- **Work to be completed**
Please rewrite all the entries below, changing "Monday" to "Tuesday" wherever it occurs and leaving everything else as it is. Omit the pictures from your version.

- **Rows**
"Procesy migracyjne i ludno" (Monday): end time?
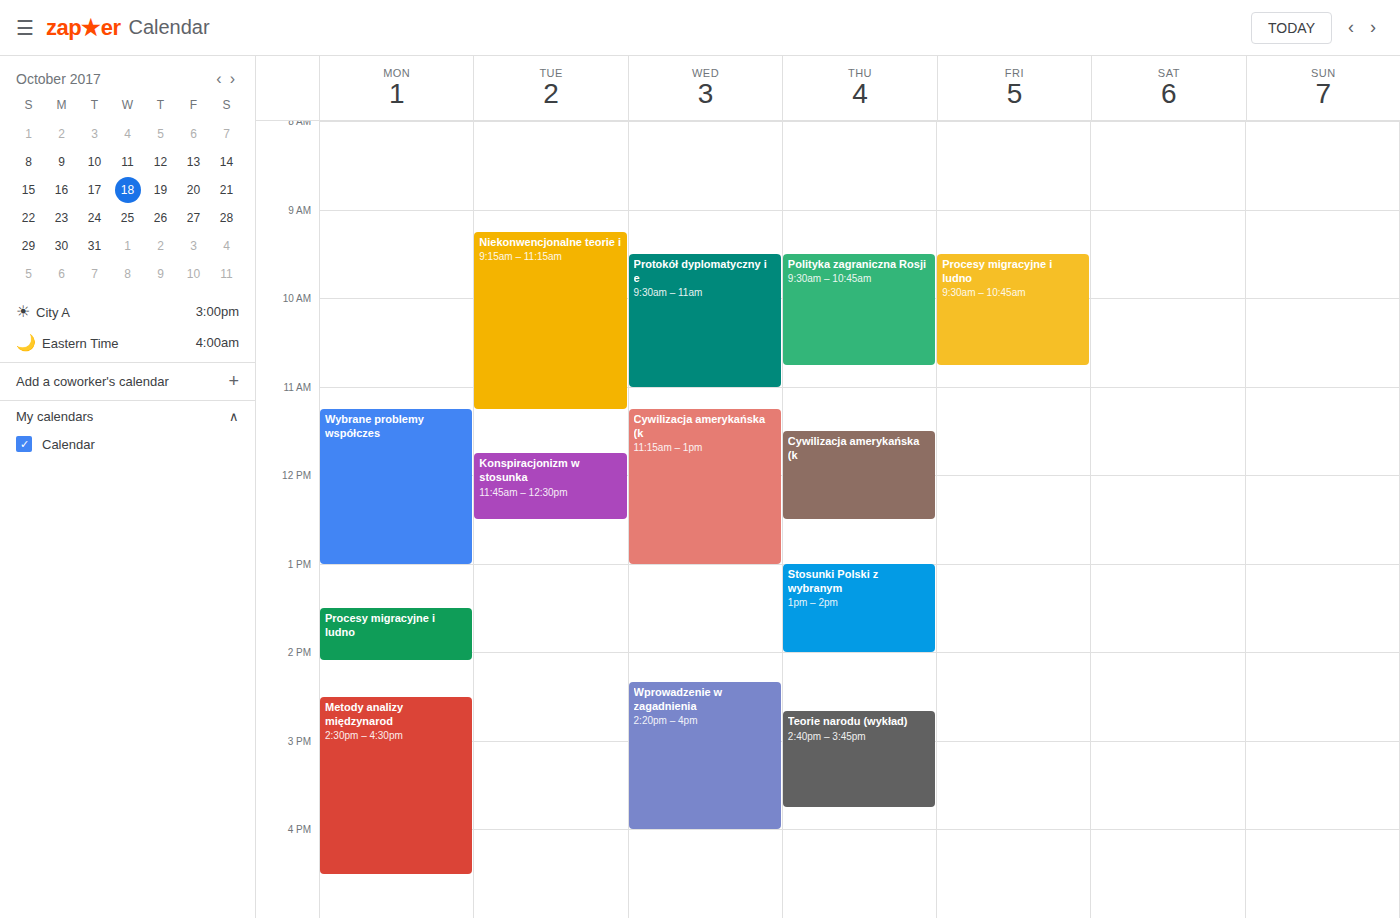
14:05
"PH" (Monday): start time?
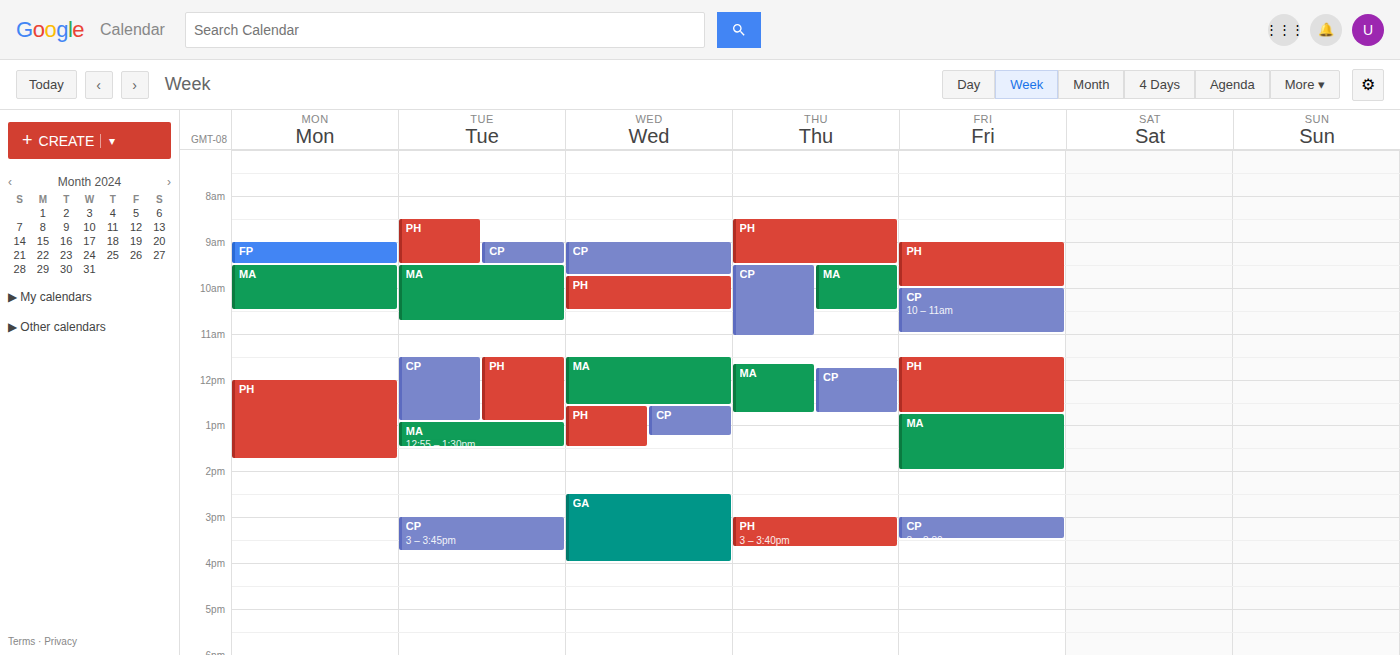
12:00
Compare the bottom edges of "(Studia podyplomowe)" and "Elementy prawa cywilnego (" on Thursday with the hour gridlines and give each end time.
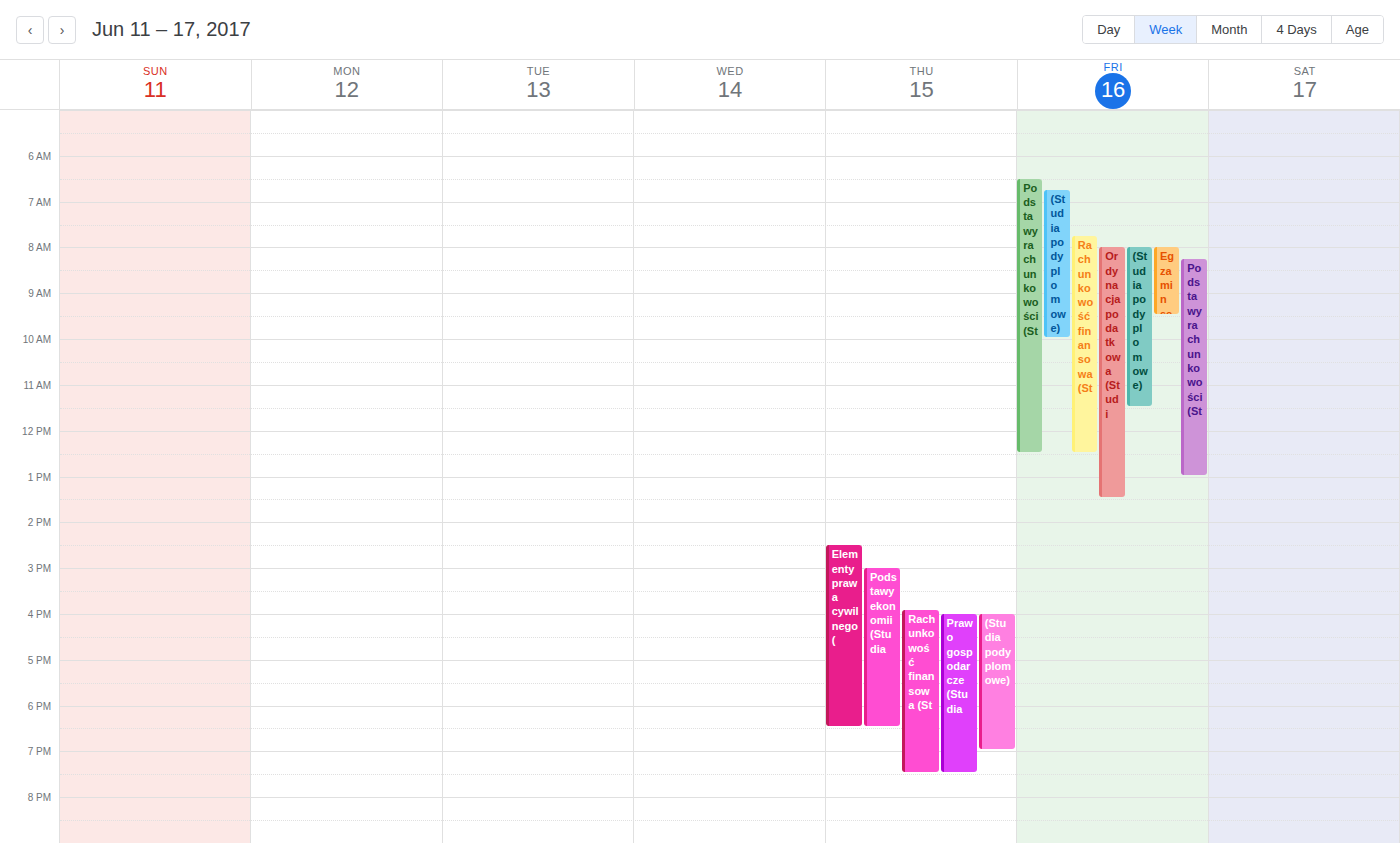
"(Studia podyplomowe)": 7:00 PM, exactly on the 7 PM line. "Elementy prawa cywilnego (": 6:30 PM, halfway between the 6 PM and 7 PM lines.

- **Full answer**
"Procesy migracyjne i ludno" (Tuesday): end time?
14:05
"PH" (Tuesday): start time?
12:00
Compare the bottom edges of "(Studia podyplomowe)" and "Elementy prawa cywilnego (" on Thursday with the hour gridlines and give each end time.
"(Studia podyplomowe)": 7:00 PM, exactly on the 7 PM line. "Elementy prawa cywilnego (": 6:30 PM, halfway between the 6 PM and 7 PM lines.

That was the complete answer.